Милуш лукавил, Спаска чувствовала. И жалел он отца ничуть не меньше, чем она, и боялся за него.

– На нем все заживает как на собаке, и это заживет, – продолжал бормотать себе под нос Милуш. – Я без змея обойдусь, а он без маковых слез обойдется. Вот мне сейчас только не хватало по болотам лягушек ловить, вместо того чтобы в замке ждать осады. Пусть не надеется, что я ему две недели буду доброй сиделкой, через три дня я в замок должен вернуться.

Однако когда отец от боли начал стонать и метаться, Милуш тут же дал ему глотнуть маковых слез.

* * *

Крапа Красен смотрел на «погребение» Живущего в двух мирах с балкона особняка Явлена. Народу собралось на удивление много, толпа шумела, гвардейское оцепление еле сдерживало ее напор. Любопытство людей было понятно: все своими глазами желали увидеть змеиную сущность покойного. Желтый Линь хорошо поработал, для такого быстрого распространения сплетни нужно точно выбирать, кому ее рассказывать. Если кто-то и не слышал о неизбежном превращении покойника в змею, то на площади Чудотвора-Спасителя ему об этом сразу же сообщили.

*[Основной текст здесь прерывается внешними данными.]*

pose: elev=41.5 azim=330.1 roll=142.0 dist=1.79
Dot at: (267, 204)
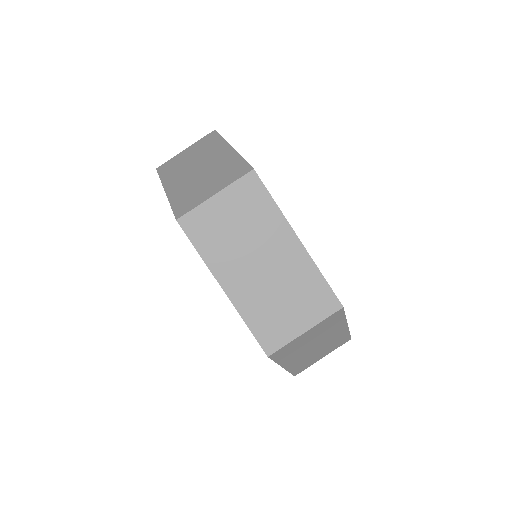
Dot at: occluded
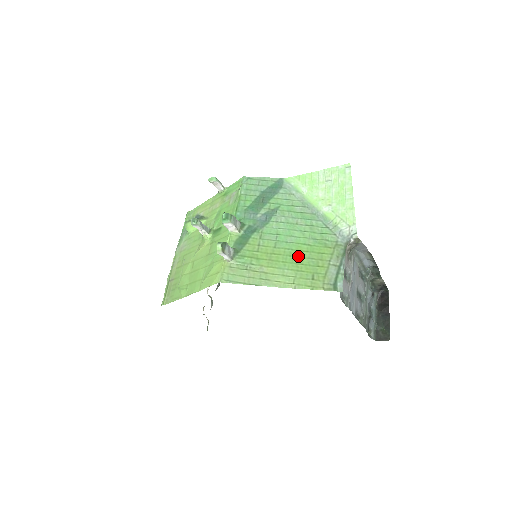
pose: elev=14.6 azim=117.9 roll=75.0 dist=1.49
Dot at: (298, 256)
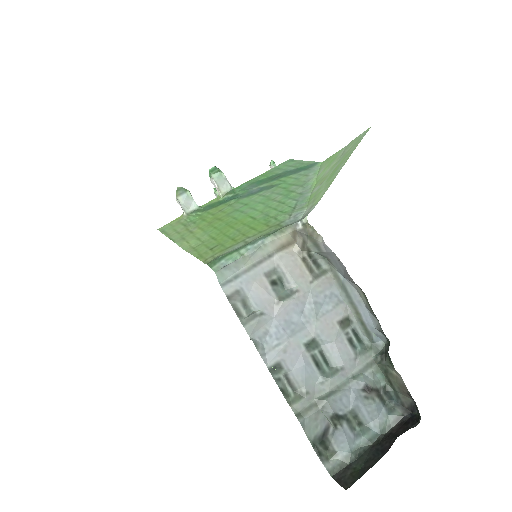
Dot at: (232, 226)
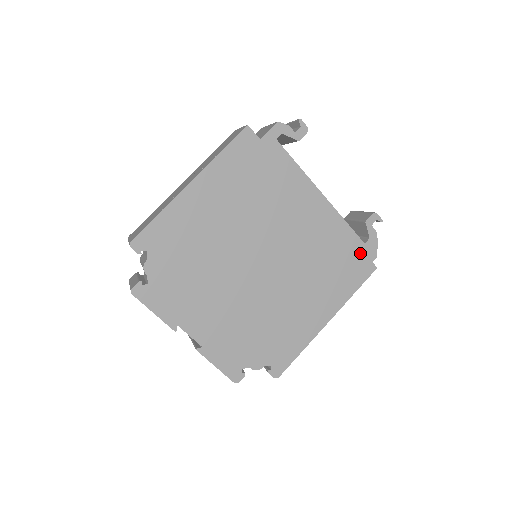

Когда Крапа приложил ухо к груди Живущего в двух мирах, он не услышал биения сердца и едва не поверил в его смерть. Но… падая на воду, тот ушибся щекой – щека оставалась покрасневшей и отекала на глазах. А это значит, что сердце все еще толкало кровь по сосудам. Кроме этого, Крапу привлекла странная выпуклость на боку под широкой рубахой, и достаточно было ее слегка ощупать, чтобы понять: это мертвая гадюка. Зачем Живущему в двух мирах мертвая гадюка? Вряд ли в этом был какой-то мистический или ритуальный смысл. А скорей всего, Живущий в двух мирах собирался исчезнуть, оставив вместо своего мертвого тела дохлую змею. Знал ли он о принародном сожжении? Наверное, нет. Но, возможно, предусмотрел и такой случай.

Если он оборотень и в обличии змеи может пересечь границу миров, сожжение ему не страшно. Главное, чтобы все вокруг поверили, что он не исчез, а именно сгорел. Так пусть его превращение в змею станет народным поверьем, исток которого Крапа «найдет» в старинных легендах и укажет чудотворам. И только один человек после этого не поверит в смерть Живущего в двух мирах – Инда Хладан. Но… пусть попробует кого-нибудь убедить в своей правоте.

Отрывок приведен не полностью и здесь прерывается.